Dataset content:
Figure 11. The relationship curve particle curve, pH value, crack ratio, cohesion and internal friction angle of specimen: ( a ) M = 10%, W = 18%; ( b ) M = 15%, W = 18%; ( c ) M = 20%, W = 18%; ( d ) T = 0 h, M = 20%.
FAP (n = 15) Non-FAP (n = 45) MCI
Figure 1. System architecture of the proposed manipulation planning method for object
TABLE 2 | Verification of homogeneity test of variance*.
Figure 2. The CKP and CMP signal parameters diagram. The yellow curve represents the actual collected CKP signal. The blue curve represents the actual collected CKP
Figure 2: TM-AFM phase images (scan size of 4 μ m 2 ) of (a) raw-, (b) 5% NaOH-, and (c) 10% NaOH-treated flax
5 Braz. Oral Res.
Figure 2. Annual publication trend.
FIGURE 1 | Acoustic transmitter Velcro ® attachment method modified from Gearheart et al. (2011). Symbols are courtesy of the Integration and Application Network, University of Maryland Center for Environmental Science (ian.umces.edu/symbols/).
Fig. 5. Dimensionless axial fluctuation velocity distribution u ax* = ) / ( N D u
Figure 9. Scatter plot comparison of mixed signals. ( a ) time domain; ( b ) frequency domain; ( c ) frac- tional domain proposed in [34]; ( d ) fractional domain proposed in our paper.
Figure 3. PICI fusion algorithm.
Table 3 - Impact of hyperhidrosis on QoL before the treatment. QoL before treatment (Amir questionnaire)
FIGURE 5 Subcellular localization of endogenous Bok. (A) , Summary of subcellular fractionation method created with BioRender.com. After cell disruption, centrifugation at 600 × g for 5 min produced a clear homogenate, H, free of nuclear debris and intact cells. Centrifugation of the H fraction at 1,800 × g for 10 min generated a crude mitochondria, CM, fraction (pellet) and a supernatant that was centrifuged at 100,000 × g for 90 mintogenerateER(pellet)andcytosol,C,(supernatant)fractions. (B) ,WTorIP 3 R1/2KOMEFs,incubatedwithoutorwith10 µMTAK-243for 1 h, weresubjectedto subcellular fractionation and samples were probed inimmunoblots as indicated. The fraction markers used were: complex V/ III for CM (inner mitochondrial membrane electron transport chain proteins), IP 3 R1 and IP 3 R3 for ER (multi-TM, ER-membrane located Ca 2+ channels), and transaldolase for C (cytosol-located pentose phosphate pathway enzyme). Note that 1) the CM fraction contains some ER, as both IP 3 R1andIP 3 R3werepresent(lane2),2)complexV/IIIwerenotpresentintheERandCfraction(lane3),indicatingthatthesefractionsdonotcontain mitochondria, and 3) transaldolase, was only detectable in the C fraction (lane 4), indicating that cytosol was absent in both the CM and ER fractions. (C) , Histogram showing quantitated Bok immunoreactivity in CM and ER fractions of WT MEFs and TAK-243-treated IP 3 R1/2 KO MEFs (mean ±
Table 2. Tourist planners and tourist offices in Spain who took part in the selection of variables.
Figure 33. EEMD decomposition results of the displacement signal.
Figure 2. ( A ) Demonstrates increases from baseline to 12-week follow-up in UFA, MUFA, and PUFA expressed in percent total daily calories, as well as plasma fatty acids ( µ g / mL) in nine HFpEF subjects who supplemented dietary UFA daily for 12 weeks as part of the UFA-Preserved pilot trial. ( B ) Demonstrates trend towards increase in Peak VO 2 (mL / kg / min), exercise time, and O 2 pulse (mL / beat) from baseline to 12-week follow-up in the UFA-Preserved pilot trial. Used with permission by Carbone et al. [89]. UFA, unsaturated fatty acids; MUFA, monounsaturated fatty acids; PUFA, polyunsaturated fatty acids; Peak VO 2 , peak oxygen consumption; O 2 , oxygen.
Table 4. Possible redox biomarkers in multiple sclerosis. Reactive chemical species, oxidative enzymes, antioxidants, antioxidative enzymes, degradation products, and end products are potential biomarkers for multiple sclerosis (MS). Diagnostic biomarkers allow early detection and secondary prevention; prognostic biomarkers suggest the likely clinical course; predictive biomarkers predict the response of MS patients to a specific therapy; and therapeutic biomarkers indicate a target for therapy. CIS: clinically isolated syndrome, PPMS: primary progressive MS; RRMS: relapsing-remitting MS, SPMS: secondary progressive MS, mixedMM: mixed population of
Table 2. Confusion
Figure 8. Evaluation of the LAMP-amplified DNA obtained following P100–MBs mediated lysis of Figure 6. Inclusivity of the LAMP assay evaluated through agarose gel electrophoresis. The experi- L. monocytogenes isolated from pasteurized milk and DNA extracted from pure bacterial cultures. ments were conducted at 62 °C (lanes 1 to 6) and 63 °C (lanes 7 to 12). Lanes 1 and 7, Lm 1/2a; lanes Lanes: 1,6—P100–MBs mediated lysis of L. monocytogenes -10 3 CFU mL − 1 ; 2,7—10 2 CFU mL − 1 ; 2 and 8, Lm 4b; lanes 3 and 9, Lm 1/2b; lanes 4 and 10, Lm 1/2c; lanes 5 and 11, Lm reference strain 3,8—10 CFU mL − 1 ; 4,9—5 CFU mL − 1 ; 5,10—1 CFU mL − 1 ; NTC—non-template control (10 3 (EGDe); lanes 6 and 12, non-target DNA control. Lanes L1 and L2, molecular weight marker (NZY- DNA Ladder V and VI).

Try it:
Only the lines holding the string "curve" are needed; copy each of them from the material above.

Response:
Figure 11. The relationship curve particle curve, pH value, crack ratio, cohesion and internal friction angle of specimen: ( a ) M = 10%, W = 18%; ( b ) M = 15%, W = 18%; ( c ) M = 20%, W = 18%; ( d ) T = 0 h, M = 20%.
Figure 2. The CKP and CMP signal parameters diagram. The yellow curve represents the actual collected CKP signal. The blue curve represents the actual collected CKP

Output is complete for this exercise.